The Conference Board’s consumer confidence index slipped to 102.3 this month, the lowest level since last November, from an upwardly revised 103.7 in April. Economists polled by Reuters had expected the index to fall to 99 from the previously reported reading of 101.3.

The cutoff date for the survey, which places more emphasis on the labor market, was May 22. A fight to raise the government’s borrowing cap weighed on the University of Michigan’s consumer sentiment measure this month.

President Joe Biden and Republican U.S. House of Representatives Speaker Kevin McCarthy on Sunday signed off on an agreement to temporarily suspend the debt ceiling and cap some federal spending in order to prevent a U.S. debt default.
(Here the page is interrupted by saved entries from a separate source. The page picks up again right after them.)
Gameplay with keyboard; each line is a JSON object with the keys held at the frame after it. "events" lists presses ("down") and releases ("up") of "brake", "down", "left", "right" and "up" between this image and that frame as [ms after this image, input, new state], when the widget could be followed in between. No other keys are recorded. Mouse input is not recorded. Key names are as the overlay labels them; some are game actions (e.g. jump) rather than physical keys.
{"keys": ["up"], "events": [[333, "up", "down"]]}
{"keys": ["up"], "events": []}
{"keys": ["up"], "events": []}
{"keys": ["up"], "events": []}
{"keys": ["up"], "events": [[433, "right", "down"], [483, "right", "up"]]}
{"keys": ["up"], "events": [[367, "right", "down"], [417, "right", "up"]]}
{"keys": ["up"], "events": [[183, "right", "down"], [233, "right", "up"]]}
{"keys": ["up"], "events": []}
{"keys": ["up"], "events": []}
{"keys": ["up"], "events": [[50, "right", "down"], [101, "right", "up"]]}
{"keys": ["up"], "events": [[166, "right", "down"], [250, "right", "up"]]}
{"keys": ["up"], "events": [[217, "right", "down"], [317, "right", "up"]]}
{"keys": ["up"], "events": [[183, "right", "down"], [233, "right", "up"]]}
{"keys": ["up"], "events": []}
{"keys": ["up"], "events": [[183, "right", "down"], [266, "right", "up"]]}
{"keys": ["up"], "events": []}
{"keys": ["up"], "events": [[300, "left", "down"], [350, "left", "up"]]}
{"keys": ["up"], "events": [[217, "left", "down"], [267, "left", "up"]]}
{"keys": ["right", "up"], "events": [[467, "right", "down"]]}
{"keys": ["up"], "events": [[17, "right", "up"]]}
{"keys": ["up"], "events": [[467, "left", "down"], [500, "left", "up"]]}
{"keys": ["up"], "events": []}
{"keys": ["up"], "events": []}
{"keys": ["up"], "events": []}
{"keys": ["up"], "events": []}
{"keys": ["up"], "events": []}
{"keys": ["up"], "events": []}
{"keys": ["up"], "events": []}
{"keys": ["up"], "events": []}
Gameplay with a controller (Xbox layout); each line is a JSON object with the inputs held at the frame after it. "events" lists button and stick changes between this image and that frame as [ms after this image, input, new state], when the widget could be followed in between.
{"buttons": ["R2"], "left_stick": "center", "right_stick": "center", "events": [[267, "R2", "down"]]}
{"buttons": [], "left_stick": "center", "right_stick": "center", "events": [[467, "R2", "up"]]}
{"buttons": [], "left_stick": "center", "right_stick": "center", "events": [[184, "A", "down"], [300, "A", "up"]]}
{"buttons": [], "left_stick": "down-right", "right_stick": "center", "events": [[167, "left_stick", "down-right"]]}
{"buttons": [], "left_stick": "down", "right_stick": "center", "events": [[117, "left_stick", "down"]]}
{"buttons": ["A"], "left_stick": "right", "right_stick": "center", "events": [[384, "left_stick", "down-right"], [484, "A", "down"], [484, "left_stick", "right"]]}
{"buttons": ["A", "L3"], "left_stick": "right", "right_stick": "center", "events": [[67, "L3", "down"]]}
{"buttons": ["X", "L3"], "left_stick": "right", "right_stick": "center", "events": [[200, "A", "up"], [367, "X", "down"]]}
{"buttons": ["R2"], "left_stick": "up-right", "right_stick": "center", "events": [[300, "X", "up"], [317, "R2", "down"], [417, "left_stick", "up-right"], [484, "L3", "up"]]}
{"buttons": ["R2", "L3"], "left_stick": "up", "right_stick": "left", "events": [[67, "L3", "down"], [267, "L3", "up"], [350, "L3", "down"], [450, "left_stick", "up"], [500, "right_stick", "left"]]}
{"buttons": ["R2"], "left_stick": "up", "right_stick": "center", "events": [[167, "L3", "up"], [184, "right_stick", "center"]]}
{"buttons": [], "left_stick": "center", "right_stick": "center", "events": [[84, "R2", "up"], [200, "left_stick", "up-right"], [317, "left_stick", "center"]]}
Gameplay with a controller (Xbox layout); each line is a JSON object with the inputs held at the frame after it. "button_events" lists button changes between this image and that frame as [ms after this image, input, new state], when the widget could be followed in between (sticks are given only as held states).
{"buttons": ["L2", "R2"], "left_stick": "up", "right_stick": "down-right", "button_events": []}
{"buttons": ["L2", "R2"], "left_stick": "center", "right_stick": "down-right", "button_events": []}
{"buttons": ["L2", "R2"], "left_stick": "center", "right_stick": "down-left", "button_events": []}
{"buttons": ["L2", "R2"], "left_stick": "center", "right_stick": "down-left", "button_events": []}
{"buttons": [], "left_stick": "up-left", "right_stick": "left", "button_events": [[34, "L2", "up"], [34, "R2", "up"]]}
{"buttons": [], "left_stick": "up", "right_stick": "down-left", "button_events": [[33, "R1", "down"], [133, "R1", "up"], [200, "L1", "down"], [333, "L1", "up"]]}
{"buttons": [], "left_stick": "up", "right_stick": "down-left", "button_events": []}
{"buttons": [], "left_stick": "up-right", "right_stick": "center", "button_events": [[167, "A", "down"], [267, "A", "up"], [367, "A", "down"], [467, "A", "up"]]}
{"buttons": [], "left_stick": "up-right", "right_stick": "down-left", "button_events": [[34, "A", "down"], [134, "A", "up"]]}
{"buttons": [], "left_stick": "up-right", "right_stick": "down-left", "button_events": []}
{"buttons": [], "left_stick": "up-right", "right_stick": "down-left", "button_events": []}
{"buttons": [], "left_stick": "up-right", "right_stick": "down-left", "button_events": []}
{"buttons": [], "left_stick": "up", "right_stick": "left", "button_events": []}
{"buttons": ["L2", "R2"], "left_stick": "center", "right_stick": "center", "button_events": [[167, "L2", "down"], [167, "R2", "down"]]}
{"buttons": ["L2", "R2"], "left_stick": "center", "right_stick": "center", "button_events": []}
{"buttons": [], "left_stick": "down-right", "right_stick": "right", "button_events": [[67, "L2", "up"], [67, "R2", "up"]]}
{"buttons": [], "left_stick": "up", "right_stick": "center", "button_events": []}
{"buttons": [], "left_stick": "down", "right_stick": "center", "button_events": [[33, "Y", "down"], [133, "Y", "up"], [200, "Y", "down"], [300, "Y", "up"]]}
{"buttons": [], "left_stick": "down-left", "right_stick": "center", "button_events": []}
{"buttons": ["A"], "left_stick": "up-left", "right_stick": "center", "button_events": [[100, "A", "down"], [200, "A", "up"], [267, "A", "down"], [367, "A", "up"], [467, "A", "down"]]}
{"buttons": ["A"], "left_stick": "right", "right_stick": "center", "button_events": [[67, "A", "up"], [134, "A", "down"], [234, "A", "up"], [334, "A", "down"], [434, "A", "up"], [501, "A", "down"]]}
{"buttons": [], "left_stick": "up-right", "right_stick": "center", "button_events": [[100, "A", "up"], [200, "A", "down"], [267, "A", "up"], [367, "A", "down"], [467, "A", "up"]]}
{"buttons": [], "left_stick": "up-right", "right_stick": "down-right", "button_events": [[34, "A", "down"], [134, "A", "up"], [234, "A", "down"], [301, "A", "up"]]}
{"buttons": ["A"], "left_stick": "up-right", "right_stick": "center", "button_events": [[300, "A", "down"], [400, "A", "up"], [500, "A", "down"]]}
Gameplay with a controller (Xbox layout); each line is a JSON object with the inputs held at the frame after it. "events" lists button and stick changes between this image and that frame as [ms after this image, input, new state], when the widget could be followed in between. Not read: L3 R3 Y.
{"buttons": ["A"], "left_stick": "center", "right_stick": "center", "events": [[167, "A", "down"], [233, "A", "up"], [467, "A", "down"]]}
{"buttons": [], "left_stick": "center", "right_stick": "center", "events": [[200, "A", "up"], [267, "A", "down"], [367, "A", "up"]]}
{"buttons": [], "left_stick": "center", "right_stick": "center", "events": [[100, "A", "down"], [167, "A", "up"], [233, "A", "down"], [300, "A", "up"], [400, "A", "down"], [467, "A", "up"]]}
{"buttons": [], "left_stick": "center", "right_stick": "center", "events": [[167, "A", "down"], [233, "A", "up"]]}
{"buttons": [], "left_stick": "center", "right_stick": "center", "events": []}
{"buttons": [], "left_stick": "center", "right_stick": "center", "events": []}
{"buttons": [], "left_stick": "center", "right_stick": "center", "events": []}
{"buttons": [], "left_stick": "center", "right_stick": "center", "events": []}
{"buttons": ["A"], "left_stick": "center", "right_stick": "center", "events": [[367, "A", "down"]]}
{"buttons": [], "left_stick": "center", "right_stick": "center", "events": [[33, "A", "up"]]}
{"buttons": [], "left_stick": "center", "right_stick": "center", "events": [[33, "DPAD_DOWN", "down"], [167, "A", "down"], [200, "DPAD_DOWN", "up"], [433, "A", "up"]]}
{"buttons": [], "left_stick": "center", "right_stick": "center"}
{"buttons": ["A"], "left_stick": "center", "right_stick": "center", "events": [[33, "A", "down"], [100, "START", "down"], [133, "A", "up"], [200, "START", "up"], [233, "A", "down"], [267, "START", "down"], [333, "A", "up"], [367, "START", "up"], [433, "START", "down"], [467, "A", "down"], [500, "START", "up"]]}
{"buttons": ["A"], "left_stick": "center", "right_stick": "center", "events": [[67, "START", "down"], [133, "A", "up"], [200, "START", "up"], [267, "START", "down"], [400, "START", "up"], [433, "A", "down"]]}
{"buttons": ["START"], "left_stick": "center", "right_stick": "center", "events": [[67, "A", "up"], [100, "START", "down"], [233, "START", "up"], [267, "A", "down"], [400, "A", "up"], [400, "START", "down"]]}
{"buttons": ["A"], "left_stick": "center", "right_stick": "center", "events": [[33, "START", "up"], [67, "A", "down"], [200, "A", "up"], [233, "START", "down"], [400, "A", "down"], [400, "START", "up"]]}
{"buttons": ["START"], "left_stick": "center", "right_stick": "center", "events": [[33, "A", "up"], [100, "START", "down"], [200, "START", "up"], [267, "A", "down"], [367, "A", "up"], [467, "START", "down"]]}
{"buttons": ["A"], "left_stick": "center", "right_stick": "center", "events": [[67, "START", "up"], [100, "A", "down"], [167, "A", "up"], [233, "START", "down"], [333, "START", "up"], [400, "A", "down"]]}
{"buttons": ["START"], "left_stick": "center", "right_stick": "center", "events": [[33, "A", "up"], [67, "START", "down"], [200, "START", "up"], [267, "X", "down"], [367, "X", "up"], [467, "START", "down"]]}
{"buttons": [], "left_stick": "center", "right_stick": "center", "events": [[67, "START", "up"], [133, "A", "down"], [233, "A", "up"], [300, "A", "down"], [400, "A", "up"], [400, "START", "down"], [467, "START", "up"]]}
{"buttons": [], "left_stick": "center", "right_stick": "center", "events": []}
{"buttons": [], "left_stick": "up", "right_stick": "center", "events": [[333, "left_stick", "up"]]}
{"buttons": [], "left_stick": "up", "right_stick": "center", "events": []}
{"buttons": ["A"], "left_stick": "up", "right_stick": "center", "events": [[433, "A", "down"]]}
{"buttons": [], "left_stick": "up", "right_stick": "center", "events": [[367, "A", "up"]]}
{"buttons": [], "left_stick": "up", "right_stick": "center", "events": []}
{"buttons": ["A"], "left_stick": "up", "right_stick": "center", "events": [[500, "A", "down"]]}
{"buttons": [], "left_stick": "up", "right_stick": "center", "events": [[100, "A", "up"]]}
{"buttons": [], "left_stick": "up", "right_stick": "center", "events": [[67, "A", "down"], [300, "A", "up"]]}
Consumers were less optimistic on the labor market, with the share viewing jobs as “plentiful” falling to the lowest level since April 2021 and the proportion of those saying jobs were “hard to get” rising to a six-month high.

The survey’s so-called labor market differential, derived from data on respondents’ views on whether jobs are plentiful or hard to get, fell to 31.0, the lowest since April 2021, from 36.9 in April, suggesting the labor market was loosening up.

This measure correlates to the unemployment rate from the U.S. Labor Department. The jobless rate fell back to a 53-year low of 3.4% in April. The government is scheduled to publish its closely watched employment report for May on Friday.

More timely data like first-time applications for state unemployment benefits suggests the labor market remains tight, but is gradually easing.

“Job growth is slowing,” said Jeffrey Roach, chief economist at LPL Financial in North Carolina. “Investors should expect Friday’s job report to reveal emerging cracks in the labor market.”